◆ What to do ◆
Reproduce every line of text in the rows below verbatim, leaving out the pictures.

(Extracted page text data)
- - -
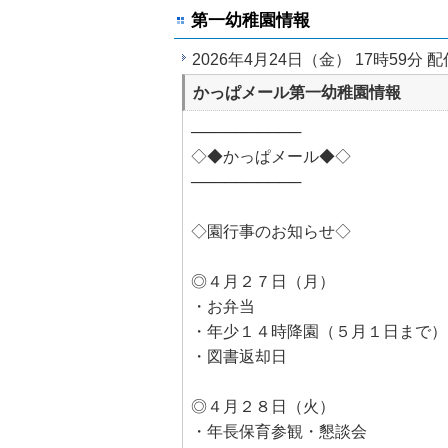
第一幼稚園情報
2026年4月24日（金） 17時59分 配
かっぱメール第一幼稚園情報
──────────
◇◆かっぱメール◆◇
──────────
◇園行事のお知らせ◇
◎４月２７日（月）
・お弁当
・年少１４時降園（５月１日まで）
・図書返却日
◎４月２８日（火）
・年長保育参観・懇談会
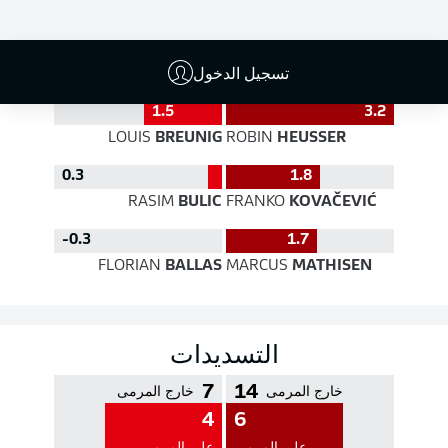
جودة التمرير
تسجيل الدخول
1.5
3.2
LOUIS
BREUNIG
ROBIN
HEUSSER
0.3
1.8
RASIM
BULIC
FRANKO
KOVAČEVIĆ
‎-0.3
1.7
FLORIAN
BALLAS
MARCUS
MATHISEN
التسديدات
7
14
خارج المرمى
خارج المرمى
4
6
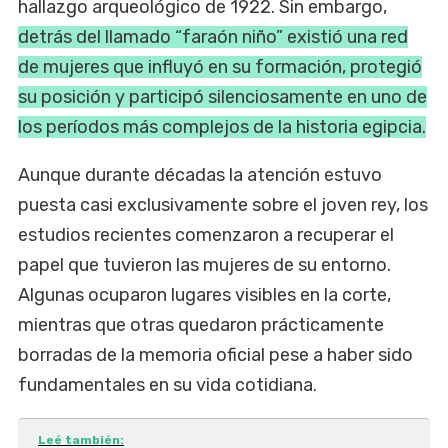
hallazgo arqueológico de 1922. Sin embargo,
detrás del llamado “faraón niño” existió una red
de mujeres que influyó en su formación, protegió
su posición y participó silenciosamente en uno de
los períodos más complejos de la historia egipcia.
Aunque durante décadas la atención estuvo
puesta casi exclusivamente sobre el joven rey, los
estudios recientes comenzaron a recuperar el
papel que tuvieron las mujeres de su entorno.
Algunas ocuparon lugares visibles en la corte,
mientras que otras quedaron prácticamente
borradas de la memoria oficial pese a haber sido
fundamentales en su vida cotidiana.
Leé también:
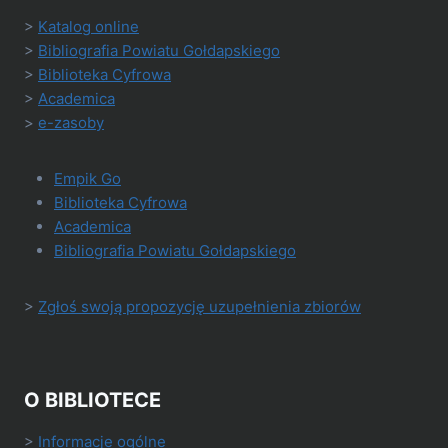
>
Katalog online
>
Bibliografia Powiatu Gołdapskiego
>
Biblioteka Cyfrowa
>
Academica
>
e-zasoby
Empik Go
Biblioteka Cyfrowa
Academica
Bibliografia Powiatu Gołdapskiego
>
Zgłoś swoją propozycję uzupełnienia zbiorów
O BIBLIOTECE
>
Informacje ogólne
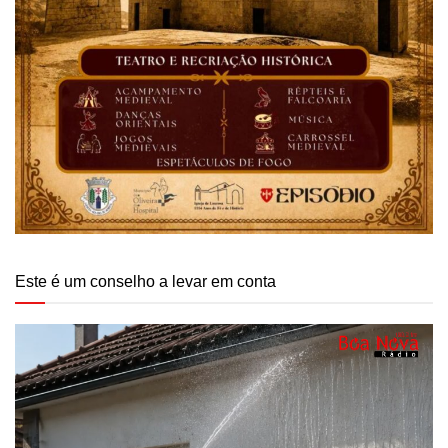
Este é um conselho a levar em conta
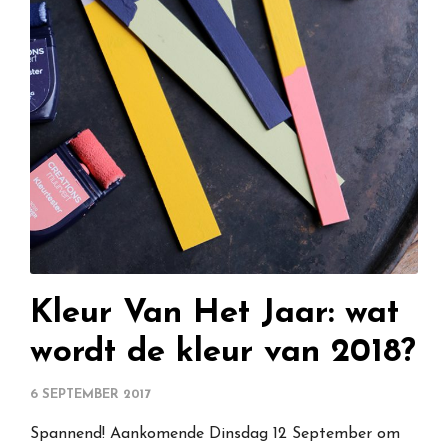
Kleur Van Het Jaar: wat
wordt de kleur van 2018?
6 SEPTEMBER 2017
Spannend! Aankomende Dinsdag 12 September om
- - -
◆ Finished task ◆
第一幼稚園情報
2026年4月24日（金） 17時59分 配
かっぱメール第一幼稚園情報
──────────
◇◆かっぱメール◆◇
──────────
◇園行事のお知らせ◇
◎４月２７日（月）
・お弁当
・年少１４時降園（５月１日まで）
・図書返却日
◎４月２８日（火）
・年長保育参観・懇談会
جودة التمرير
تسجيل الدخول
1.5
3.2
LOUIS
BREUNIG
ROBIN
HEUSSER
0.3
1.8
RASIM
BULIC
FRANKO
KOVAČEVIĆ
‎-0.3
1.7
FLORIAN
BALLAS
MARCUS
MATHISEN
التسديدات
7
14
خارج المرمى
خارج المرمى
4
6
hallazgo arqueológico de 1922. Sin embargo,
detrás del llamado “faraón niño” existió una red
de mujeres que influyó en su formación, protegió
su posición y participó silenciosamente en uno de
los períodos más complejos de la historia egipcia.
Aunque durante décadas la atención estuvo
puesta casi exclusivamente sobre el joven rey, los
estudios recientes comenzaron a recuperar el
papel que tuvieron las mujeres de su entorno.
Algunas ocuparon lugares visibles en la corte,
mientras que otras quedaron prácticamente
borradas de la memoria oficial pese a haber sido
fundamentales en su vida cotidiana.
Leé también:
>
Katalog online
>
Bibliografia Powiatu Gołdapskiego
>
Biblioteka Cyfrowa
>
Academica
>
e-zasoby
Empik Go
Biblioteka Cyfrowa
Academica
Bibliografia Powiatu Gołdapskiego
>
Zgłoś swoją propozycję uzupełnienia zbiorów
O BIBLIOTECE
>
Informacje ogólne
Este é um conselho a levar em conta
Kleur Van Het Jaar: wat
wordt de kleur van 2018?
6 SEPTEMBER 2017
Spannend! Aankomende Dinsdag 12 September om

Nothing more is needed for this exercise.